Advances in Cantonese Speech Recognition: A Language-Specific Pretraining Model and RNN-T Loss
Junyun Guan,Minqiang Xu,Xuan,Lei Fang,Yihao Chen,Liang He
DOI: https://doi.org/10.1109/iaecst60924.2023.10503177
2023-01-01
Abstract:Cantonese is one of the commonly used Chinese dialects, yet there is a current lack of effective research on Cantonese speech recognition. Moreover, the limited Cantonese data results in its speech recognition performance being relatively inferior compared to other languages. Addressing the above situation and the issues, this paper proposes a Cantonese speech recognition framework based on unsupervised language-specific pre-training representation to advance the current Cantonese speech recognition method and improve the performance.

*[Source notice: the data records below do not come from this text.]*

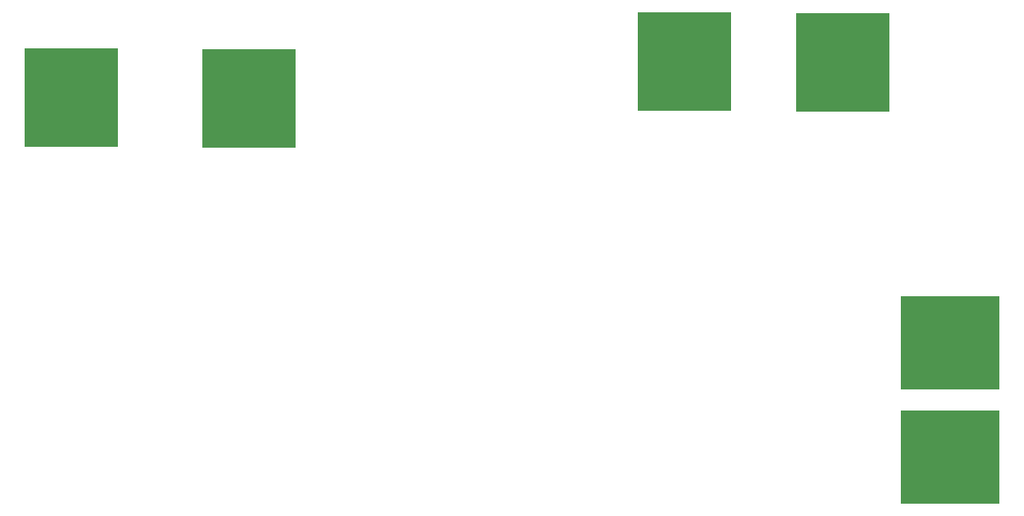
<source format=gbr>
G04 #@! TF.FileFunction,Paste,Bot*
%FSLAX46Y46*%
G04 Gerber Fmt 4.6, Leading zero omitted, Abs format (unit mm)*
G04 Created by KiCad (PCBNEW 4.0.1-stable) date 11.07.2016 15:10:56*
%MOMM*%
G01*
G04 APERTURE LIST*
%ADD10C,0.100000*%
%ADD11R,9.000000X9.500000*%
%ADD12R,9.500000X9.000000*%
G04 APERTURE END LIST*
D10*
D11*
X142601600Y-50075200D03*
X85401600Y-53575200D03*
X127301600Y-49975200D03*
D12*
X152924800Y-88101600D03*
X152924800Y-77101600D03*
D11*
X68298400Y-53524800D03*
M02*

</source>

Initially, an unlabeled Cantonese dataset has been collected and a Cantonese-specific pre-training model with wav2vec2.0 framework has been conducted. Our pre-training model, using only 2,000 hours of Cantonese data, outperformed the XLSR-53’s 56,000 hours with a 6% relative improvement in recognition. Supervised training schemes were subsequently developed, incorporating RNN-T and CTC loss functions for joint training. Ultimately, based on these approaches, a Cantonese speech recognition system suitable for low-resource environments was realized. Finally, on the open-source Cantonese test set, the proposed approach achieved a CER of 15.57%, a significant reduction of 14.61% compared to the 30.18% CER of the conformer end-to-end approach, demonstrating a clear performance advantage and validating the effectiveness of our proposed method.